» **Dataset records**
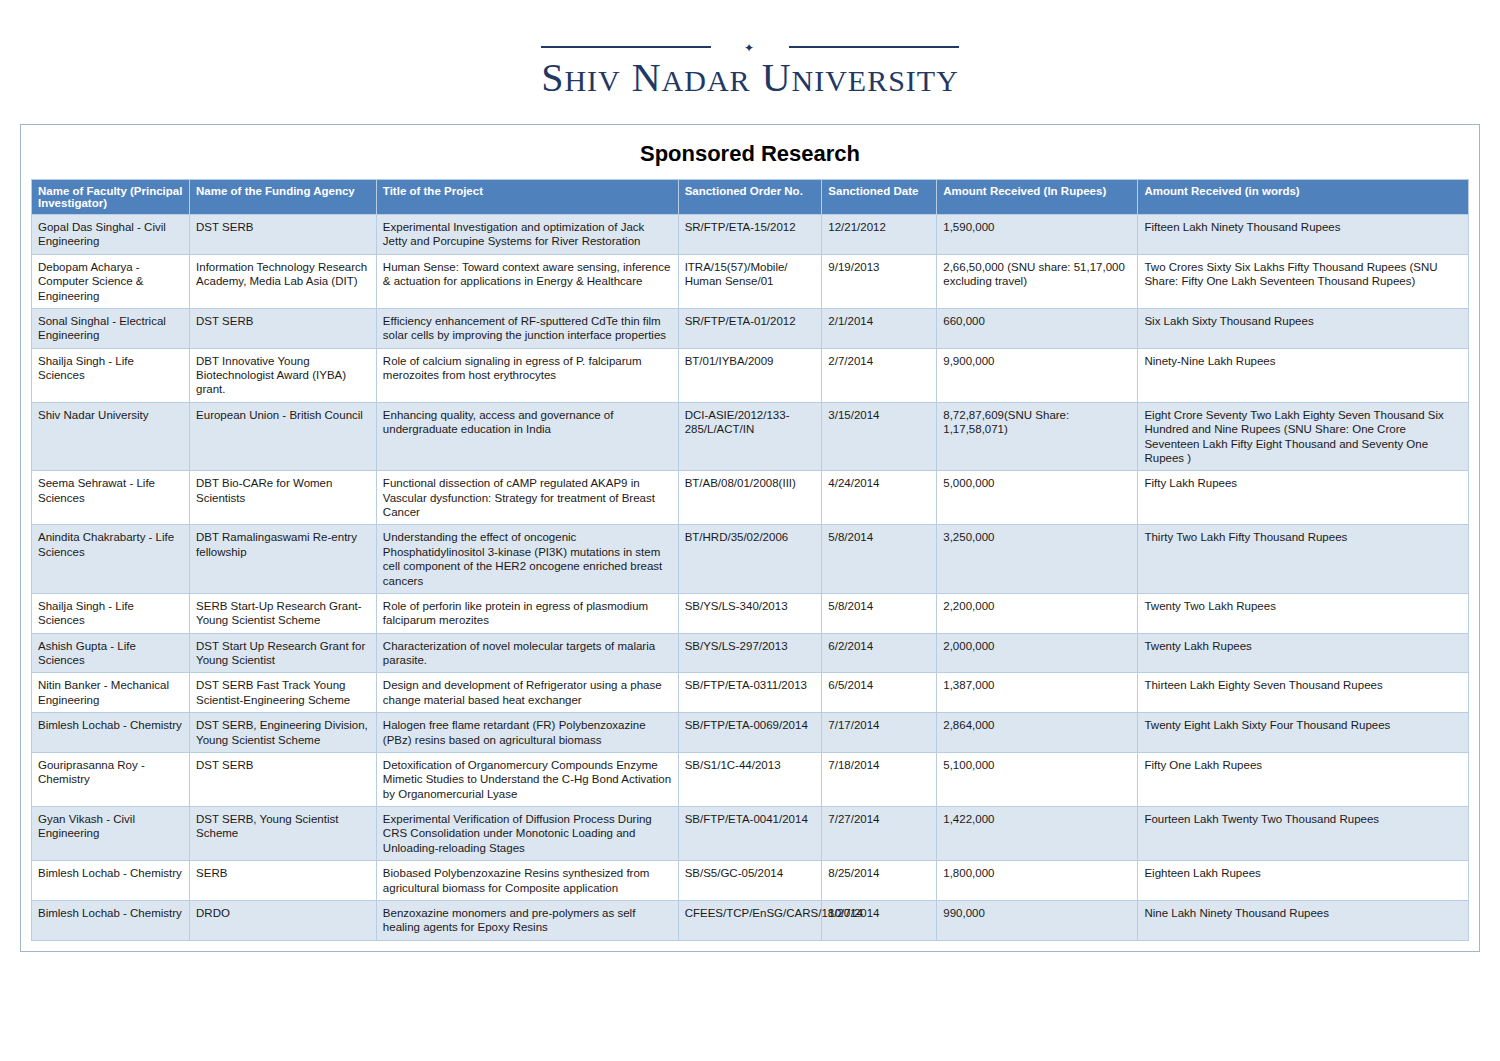✦
SHIV NADAR UNIVERSITY
Sponsored Research
| Name of Faculty (Principal Investigator) | Name of the Funding Agency | Title of the Project | Sanctioned Order No. | Sanctioned Date | Amount Received (In Rupees) | Amount Received (in words) |
| --- | --- | --- | --- | --- | --- | --- |
| Gopal Das Singhal - Civil Engineering | DST SERB | Experimental Investigation and optimization of Jack Jetty and Porcupine Systems for River Restoration | SR/FTP/ETA-15/2012 | 12/21/2012 | 1,590,000 | Fifteen Lakh Ninety Thousand Rupees |
| Debopam Acharya - Computer Science & Engineering | Information Technology Research Academy, Media Lab Asia (DIT) | Human Sense: Toward context aware sensing, inference & actuation for applications in Energy & Healthcare | ITRA/15(57)/Mobile/ Human Sense/01 | 9/19/2013 | 2,66,50,000 (SNU share: 51,17,000 excluding travel) | Two Crores Sixty Six Lakhs Fifty Thousand Rupees (SNU Share: Fifty One Lakh Seventeen Thousand Rupees) |
| Sonal Singhal - Electrical Engineering | DST SERB | Efficiency enhancement of RF-sputtered CdTe thin film solar cells by improving the junction interface properties | SR/FTP/ETA-01/2012 | 2/1/2014 | 660,000 | Six Lakh Sixty Thousand Rupees |
| Shailja Singh - Life Sciences | DBT Innovative Young Biotechnologist Award (IYBA) grant. | Role of calcium signaling in egress of P. falciparum merozoites from host erythrocytes | BT/01/IYBA/2009 | 2/7/2014 | 9,900,000 | Ninety-Nine Lakh Rupees |
| Shiv Nadar University | European Union - British Council | Enhancing quality, access and governance of undergraduate education in India | DCI-ASIE/2012/133-285/L/ACT/IN | 3/15/2014 | 8,72,87,609(SNU Share: 1,17,58,071) | Eight Crore Seventy Two Lakh Eighty Seven Thousand Six Hundred and Nine Rupees (SNU Share: One Crore Seventeen Lakh Fifty Eight Thousand and Seventy One Rupees ) |
| Seema Sehrawat - Life Sciences | DBT Bio-CARe for Women Scientists | Functional dissection of cAMP regulated AKAP9 in Vascular dysfunction: Strategy for treatment of Breast Cancer | BT/AB/08/01/2008(III) | 4/24/2014 | 5,000,000 | Fifty Lakh Rupees |
| Anindita Chakrabarty - Life Sciences | DBT Ramalingaswami Re-entry fellowship | Understanding the effect of oncogenic Phosphatidylinositol 3-kinase (PI3K) mutations in stem cell component of the HER2 oncogene enriched breast cancers | BT/HRD/35/02/2006 | 5/8/2014 | 3,250,000 | Thirty Two Lakh Fifty Thousand Rupees |
| Shailja Singh - Life Sciences | SERB Start-Up Research Grant-Young Scientist Scheme | Role of perforin like protein in egress of plasmodium falciparum merozites | SB/YS/LS-340/2013 | 5/8/2014 | 2,200,000 | Twenty Two Lakh Rupees |
| Ashish Gupta - Life Sciences | DST Start Up Research Grant for Young Scientist | Characterization of novel molecular targets of malaria parasite. | SB/YS/LS-297/2013 | 6/2/2014 | 2,000,000 | Twenty Lakh Rupees |
| Nitin Banker - Mechanical Engineering | DST SERB Fast Track Young Scientist-Engineering Scheme | Design and development of Refrigerator using a phase change material based heat exchanger | SB/FTP/ETA-0311/2013 | 6/5/2014 | 1,387,000 | Thirteen Lakh Eighty Seven Thousand Rupees |
| Bimlesh Lochab - Chemistry | DST SERB, Engineering Division, Young Scientist Scheme | Halogen free flame retardant (FR) Polybenzoxazine (PBz) resins based on agricultural biomass | SB/FTP/ETA-0069/2014 | 7/17/2014 | 2,864,000 | Twenty Eight Lakh Sixty Four Thousand Rupees |
| Gouriprasanna Roy - Chemistry | DST SERB | Detoxification of Organomercury Compounds Enzyme Mimetic Studies to Understand the C-Hg Bond Activation by Organomercurial Lyase | SB/S1/1C-44/2013 | 7/18/2014 | 5,100,000 | Fifty One Lakh Rupees |
| Gyan Vikash - Civil Engineering | DST SERB, Young Scientist Scheme | Experimental Verification of Diffusion Process During CRS Consolidation under Monotonic Loading and Unloading-reloading Stages | SB/FTP/ETA-0041/2014 | 7/27/2014 | 1,422,000 | Fourteen Lakh Twenty Two Thousand Rupees |
| Bimlesh Lochab - Chemistry | SERB | Biobased Polybenzoxazine Resins synthesized from agricultural biomass for Composite application | SB/S5/GC-05/2014 | 8/25/2014 | 1,800,000 | Eighteen Lakh Rupees |
| Bimlesh Lochab - Chemistry | DRDO | Benzoxazine monomers and pre-polymers as self healing agents for Epoxy Resins | CFEES/TCP/EnSG/CARS/18/2014 | 10/7/2014 | 990,000 | Nine Lakh Ninety Thousand Rupees |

» **WHAT YOU SHOULD DO**
Using the records above, give the number of lines in which the word "Start" occurs, and nothing else.

» **EXERCISE RESPONSE**
2